KafkaServer#shutdown:Broker正常下线会向Controller发送ControlledShutdownRequest。
KafkaController#doControlledShutdown:Controller发现该Broker是某些分区的leader,触发leader选举。
scala
private def doControlledShutdown(id: Int, brokerEpoch: Long): Set[TopicPartition] = {
// ...
val (partitionsLedByBroker, partitionsFollowedByBroker) = partitionsToActOn.partition { partition =>
controllerContext.partitionLeadershipInfo(partition).leaderAndIsr.leader == id
}
// 对于自己是leader的分区,重新选举,发送LeaderAndIsr
partitionStateMachine.handleStateChanges(partitionsLedByBroker.toSeq, OnlinePartition, Some(ControlledShutdownPartitionLeaderElectionStrategy))
// ...
// 对于自己是follower的分区,将自己从isr中移除,发送LeaderAndIsr
replicaStateMachine.handleStateChanges(partitionsFollowedByBroker.map(partition =>
PartitionAndReplica(partition, id)).toSeq, OfflineReplica)
// ...
}Election#leaderForControlledShutdown:leader选择存活isr中的一个,排除下线broker。
scala
private def leaderForControlledShutdown(partition: TopicPartition,
leaderAndIsr: LeaderAndIsr,
shuttingDownBrokerIds: Set[Int],
controllerContext: ControllerContext): ElectionResult = {
val assignment = controllerContext.partitionReplicaAssignment(partition)
val liveOrShuttingDownReplicas = assignment.filter(replica =>
controllerContext.isReplicaOnline(replica, partition, includeShuttingDownBrokers = true))
val isr = leaderAndIsr.isr
// leader = 从 (存活isr - 下线broker) 中选一个
val leaderOpt = PartitionLeaderElectionAlgorithms.controlledShutdownPartitionLeaderElection(assignment, isr,
liveOrShuttingDownReplicas.toSet, shuttingDownBrokerIds)
// isr = isr - 下线broker
val newIsr = isr.filter(replica => !shuttingDownBrokerIds.contains(replica))

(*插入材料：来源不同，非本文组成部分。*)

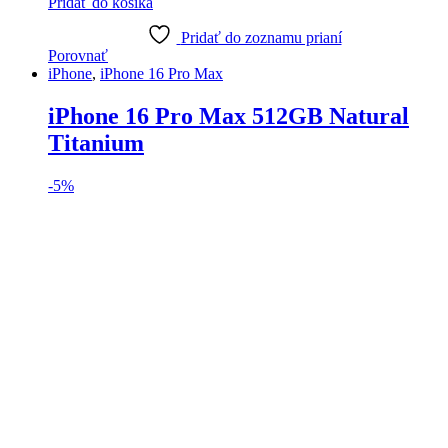
Pridať do košíka
Pridať do zoznamu prianí
Porovnať
iPhone
,
iPhone 16 Pro Max
iPhone 16 Pro Max 512GB Natural
Titanium
-
5%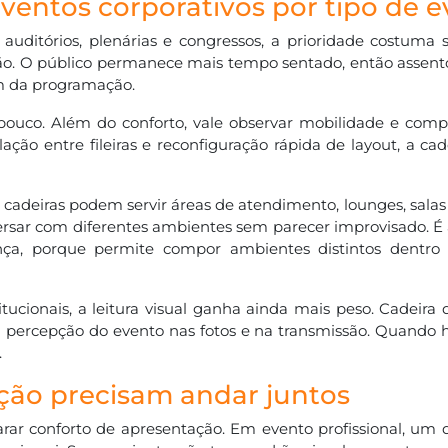
ventos corporativos por tipo de 
uditórios, plenárias e congressos, a prioridade costuma s
ação. O público permanece mais tempo sentado, então assent
im da programação.
ouco. Além do conforto, vale observar mobilidade e com
ão entre fileiras e reconfiguração rápida de layout, a cad
s cadeiras podem servir áreas de atendimento, lounges, salas
versar com diferentes ambientes sem parecer improvisado. É
ença, porque permite compor ambientes distintos dentr
tucionais, a leitura visual ganha ainda mais peso. Cadeira
a percepção do evento nas fotos e na transmissão. Quando 
.
ação precisam andar juntos
rar conforto de apresentação. Em evento profissional, um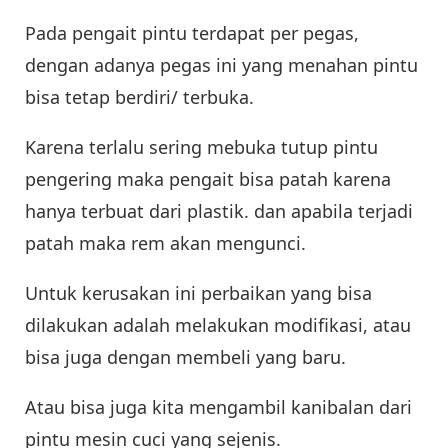
Pada pengait pintu terdapat per pegas,
dengan adanya pegas ini yang menahan pintu
bisa tetap berdiri/ terbuka.
Karena terlalu sering mebuka tutup pintu
pengering maka pengait bisa patah karena
hanya terbuat dari plastik. dan apabila terjadi
patah maka rem akan mengunci.
Untuk kerusakan ini perbaikan yang bisa
dilakukan adalah melakukan modifikasi, atau
bisa juga dengan membeli yang baru.
Atau bisa juga kita mengambil kanibalan dari
pintu mesin cuci yang sejenis.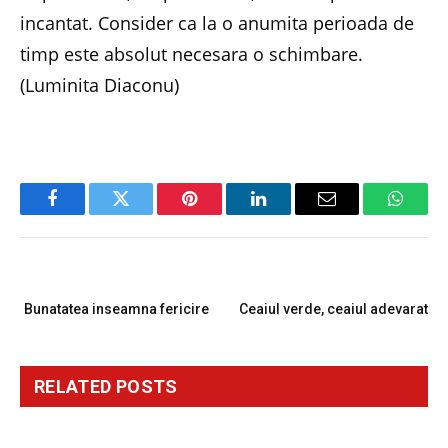
incantat. Consider ca la o anumita perioada de
timp este absolut necesara o schimbare.
(Luminita Diaconu)
Facebook
Twitter
Pinterest
LinkedIn
Email
Whats
PREVIOUS ARTICLE
NEXT ARTICLE
Bunatatea inseamna fericire
Ceaiul verde, ceaiul adevarat
RELATED
POSTS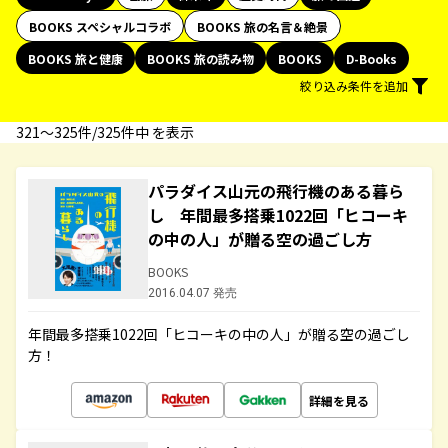
BOOKS スペシャルコラボ
BOOKS 旅の名言＆絶景
BOOKS 旅と健康
BOOKS 旅の読み物
BOOKS
D-Books
絞り込み条件を追加
321〜325件/325件中 を表示
パラダイス山元の飛行機のある暮ら
し 年間最多搭乗1022回「ヒコーキ
の中の人」が贈る空の過ごし方
BOOKS
2016.04.07 発売
年間最多搭乗1022回「ヒコーキの中の人」が贈る空の過ごし
方！
詳細を見る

val newLeaderAndIsrOpt = leaderOpt.map(leader => leaderAndIsr.newLeaderAndIsr(leader, newIsr))
ElectionResult(partition, newLeaderAndIsrOpt, liveOrShuttingDownReplicas)
}
// PartitionLeaderElectionAlgorithms
def controlledShutdownPartitionLeaderElection(assignment: Seq[Int],
isr: Seq[Int], liveReplicas: Set[Int],
shuttingDownBrokers: Set[Int]): Option[Int] = {
assignment.find(id => liveReplicas.contains(id)
&& isr.contains(id) && !shuttingDownBrokers.contains(id))
}三、Broker处理LeaderAndIsrRequest
当Leader或ISR变更,Controller会下发LeaderAndIsrRequest。
java
public class LeaderAndIsrRequestData implements ApiMessage {
// controller的brokerId
private int controllerId;
// controller任期
private int controllerEpoch;
// controller看到当前broker的epoch
private long brokerEpoch;
// 分区状态
private List<LeaderAndIsrTopicState> topicStates;
// 相关的存活的leader brokers
private List<LeaderAndIsrLiveLeader> liveLeaders;
}
static public class LeaderAndIsrTopicState implements Message {
private String topicName;
private List<LeaderAndIsrPartitionState> partitionStates;
}
static public class LeaderAndIsrPartitionState implements Message {
private String topicName;
// 分区
private int partitionIndex;
private int controllerEpoch;
// 分区leader的brokerId
private int leader;
// leader epoch
private int leaderEpoch;
// isr列表
private List<Integer> isr;
// 副本列表
private List<Integer> replicas;
// ...
}ReplicaManager#becomeLeaderOrFollower:Broker处理LeaderAndIsrRequest。
- 请求合法性校验,如controller任期等;
- 分区成为leader执行makeLeaders,反之执行makeFollowers;
- 开启highwatermark-checkpoint线程,将内存高水位刷盘到replication-offset-checkpoint文件;
- onLeadershipChange,如果是系统topic,consumer_offsets-加载消费进度到内存,transaction_state-加载事务状态到内存;
scala
def becomeLeaderOrFollower(correlationId: Int,
leaderAndIsrRequest: LeaderAndIsrRequest,
onLeadershipChange: (Iterable[Partition], Iterable[Partition]) => Unit): LeaderAndIsrResponse = {
replicaStateChangeLock synchronized {
val controllerId = leaderAndIsrRequest.controllerId
// 入参分区状态
val requestPartitionStates = leaderAndIsrRequest.partitionStates.asScala
// 1. 校验controller epoch
if (leaderAndIsrRequest.controllerEpoch < controllerEpoch) {
leaderAndIsrRequest.getErrorResponse(0, Errors.STALE_CONTROLLER_EPOCH.exception)
} else {
val responseMap = new mutable.HashMap[TopicPartition, Errors]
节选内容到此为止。